# Stressful Chewing?



## FeralWolf (Dec 28, 2010)

My newest buck- Blaze, is constantly chewing on the bars of his new cage. It drives me insane, but is he stressed out? I looked it up one day, and sure enough, that was one of the signs of stress.
He has everything he needs though: water, food, company (in neighboring cages), stuff to chew, a wheel, hiding places...
What have you guys noticed about bar chewing?


----------



## racingmouse (Jan 12, 2011)

He`s probably doing it because he wants your attention. Male mice on their own crave attention and will probably not sleep as much as he would if he had a companion (although he can`t now live with another male because he`s on his own).
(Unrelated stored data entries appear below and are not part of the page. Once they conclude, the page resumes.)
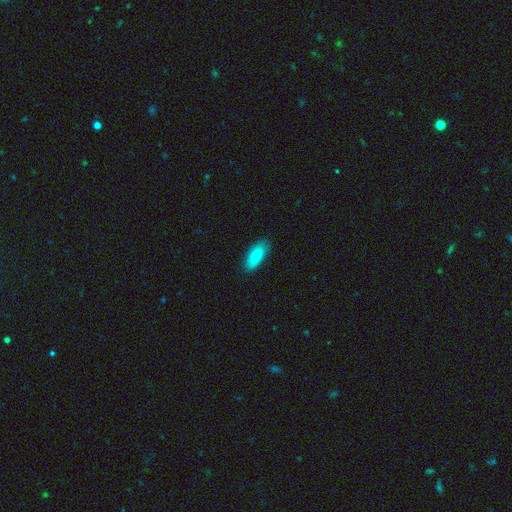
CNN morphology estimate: smooth 77%, featured or disk 17%, star or artifact 6%. Down the decision tree: how rounded — in between (84%); merging — none (84%).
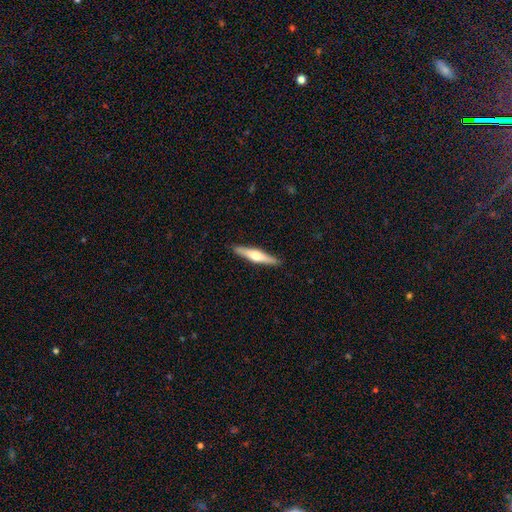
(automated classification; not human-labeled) featured or disk 57%, smooth 38%, star or artifact 5%. Down the decision tree: edge-on disk — yes (97%); edge-on bulge — rounded (87%); merging — none (91%).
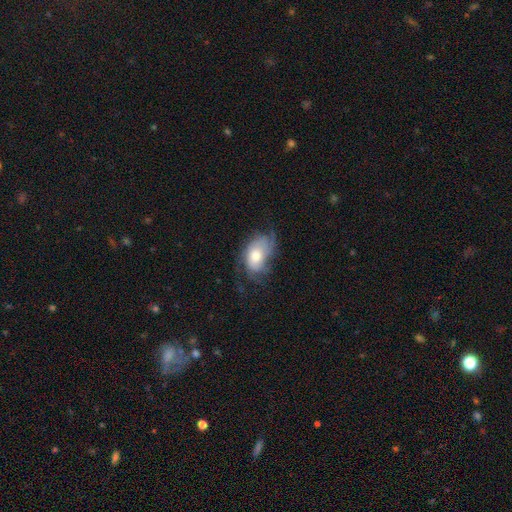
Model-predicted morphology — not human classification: featured or disk 59%, smooth 33%, star or artifact 8%. Down the decision tree: edge-on disk — no (95%); bar — no (77%); spiral arms — yes (84%); bulge size — moderate (55%); merging — none (51%).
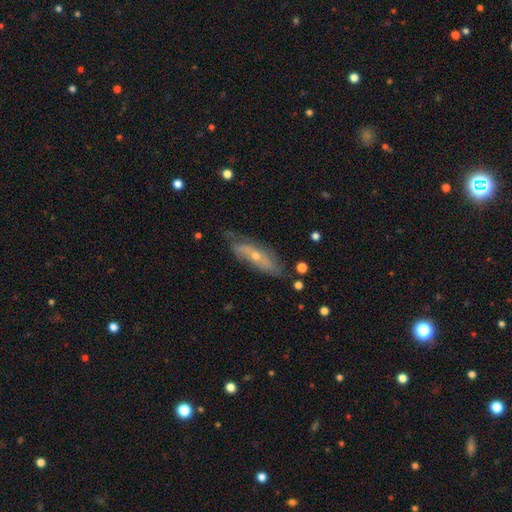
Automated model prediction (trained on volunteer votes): Smooth or featured? Predicted: featured or disk (p=0.64). Edge-on disk? Predicted: no (p=0.62). Merging? Predicted: none (p=0.64).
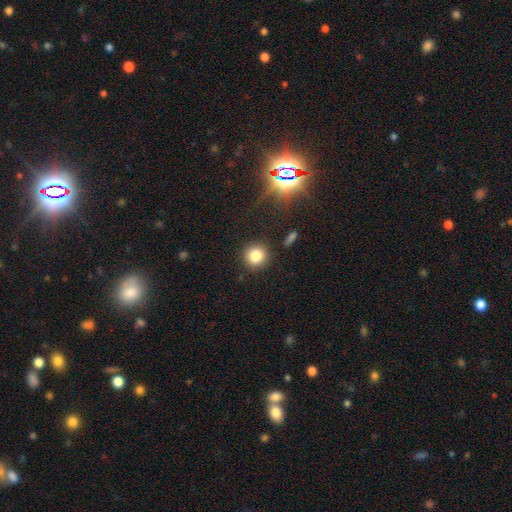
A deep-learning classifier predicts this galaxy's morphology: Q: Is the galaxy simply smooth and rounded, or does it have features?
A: smooth — 81%.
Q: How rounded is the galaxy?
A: round — 88%.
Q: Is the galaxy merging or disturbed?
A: none — 88%.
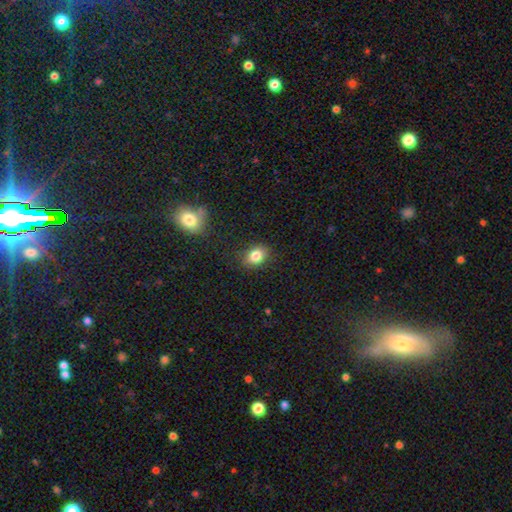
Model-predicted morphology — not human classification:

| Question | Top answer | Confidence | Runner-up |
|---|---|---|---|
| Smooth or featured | smooth | 83% | star or artifact (10%) |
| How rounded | in between | 64% | round (35%) |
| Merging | none | 84% | minor disturbance (11%) |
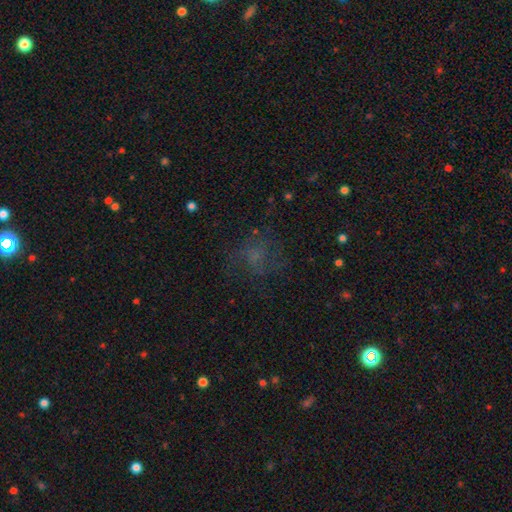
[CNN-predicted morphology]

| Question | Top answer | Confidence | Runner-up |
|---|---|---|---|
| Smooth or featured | smooth | 42% | featured or disk (32%) |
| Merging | none | 59% | major disturbance (21%) |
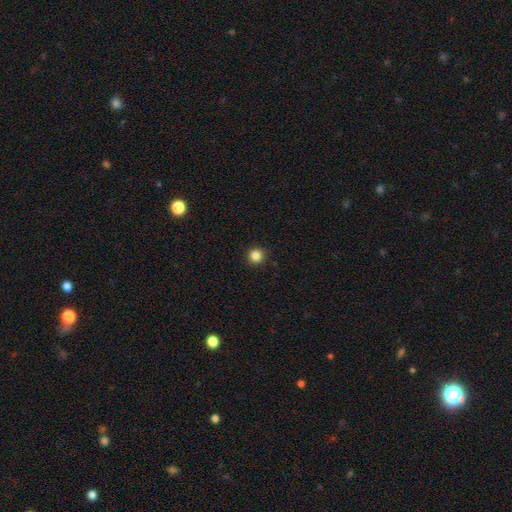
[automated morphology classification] type=smooth (85%); roundness=round (95%); merging=none (93%).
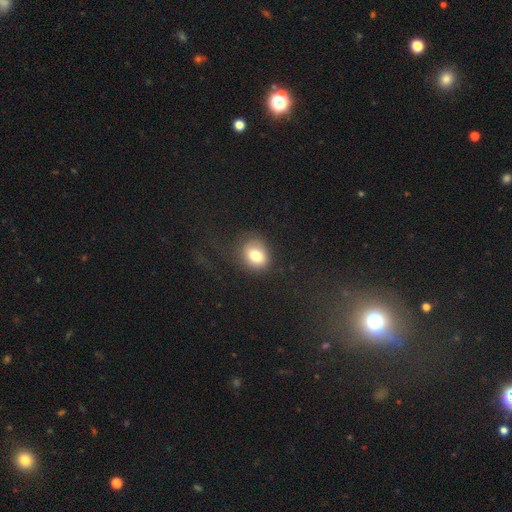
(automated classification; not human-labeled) A smooth galaxy with no disk features (77%) that is in between round and cigar-shaped (51%).

Vote fractions:
- Smooth or featured? smooth: 77% / featured or disk: 13% / star or artifact: 10%
- How rounded? in between: 51% / round: 48% / cigar-shaped: 1%
- Merging? none: 64% / minor disturbance: 18% / major disturbance: 16% / merger: 2%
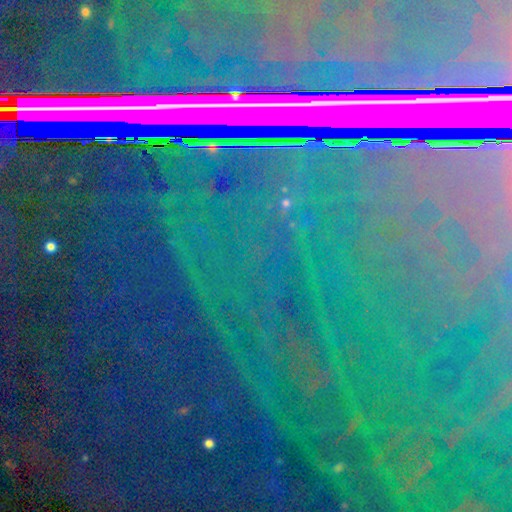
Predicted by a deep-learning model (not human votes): This is clearly a star or artifact rather than a galaxy (88%).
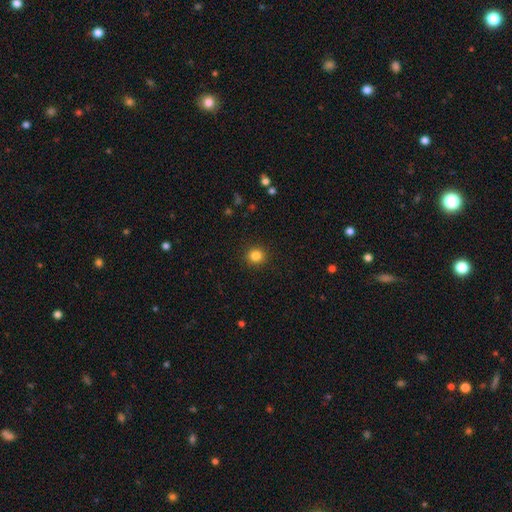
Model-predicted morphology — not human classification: smooth_or_featured: smooth (p=0.83) [alt: star or artifact p=0.12]
how_rounded: round (p=0.91) [alt: in between p=0.08]
merging: none (p=0.92) [alt: minor disturbance p=0.05]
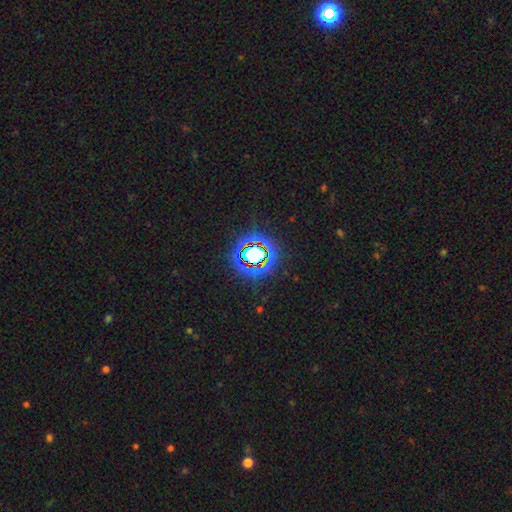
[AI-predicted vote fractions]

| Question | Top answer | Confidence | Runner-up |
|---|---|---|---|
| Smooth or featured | star or artifact | 70% | smooth (20%) |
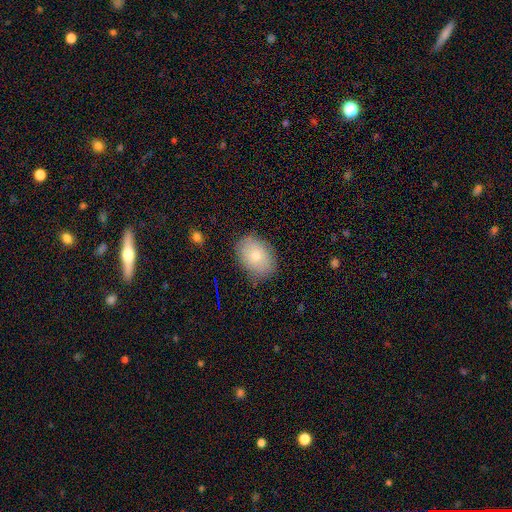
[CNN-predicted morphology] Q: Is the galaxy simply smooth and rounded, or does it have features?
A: smooth — 75%.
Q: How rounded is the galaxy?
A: in between — 78%.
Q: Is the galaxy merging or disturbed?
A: none — 80%.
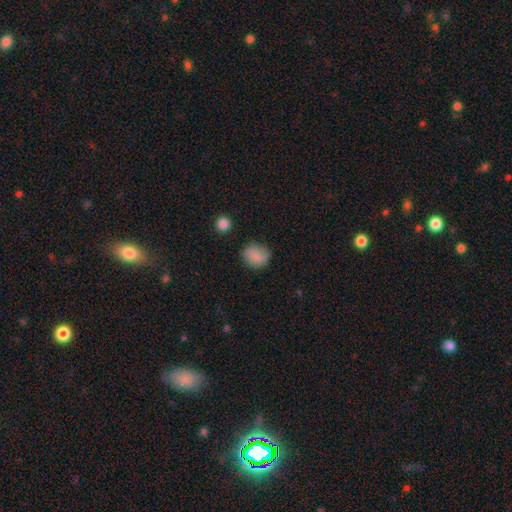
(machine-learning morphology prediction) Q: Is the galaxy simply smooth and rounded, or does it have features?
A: smooth — 83%.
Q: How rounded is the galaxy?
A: round — 63%.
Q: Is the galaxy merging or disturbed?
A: none — 74%.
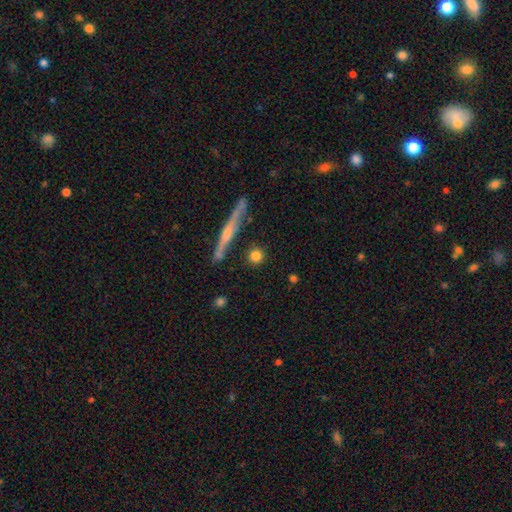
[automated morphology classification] A smooth galaxy with no disk features (79%) that is round (87%). Merging: none (85%).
It`s best that he`s actually in a barred cage because males urinate and scent mark more so ammonia would build up in a tank so although it would stop him bar chewing, it could also be a negitive step due to this. It does`nt matter how many toys they have because he will still chew. Does he have a large enough wheel to run in? A regular silent spinner is a good choice (the mini one is too small for mice).


----------



## FeralWolf (Dec 28, 2010)

Yes, he has a silent spinner. It is a mini now, I knew it was too small to begin with. *sigh* I have a couple regular sized ones in my basement, I'll try to find them. Thanks!


----------



## racingmouse (Jan 12, 2011)

Yes, definately replace the mini wheel. He probably can`t use it easily. These are only designed for Roborovski hamsters, although the makers should state this on the wheel because many people buy them thinking they suit mice when they don`t. I personally feel they are even too small for a Roborovski and would like to see Superpet ditching the mini wheels in favour of a 7" inch wheel. I don`t know where the manufacturers of wheels get their sizing from. They obviously think mice are an inch long! :roll:


----------



## zany_toon (Apr 3, 2010)

RM is right Feralwolf - lone boys tend to that more for attention than anything else! Mine do that when I walk into the room to let me know they want out to play - once they have had their playtime and cuddles they go back in to play with their toys and destroy their boxes and don't chew the bars. At least not until the next night :lol:


----------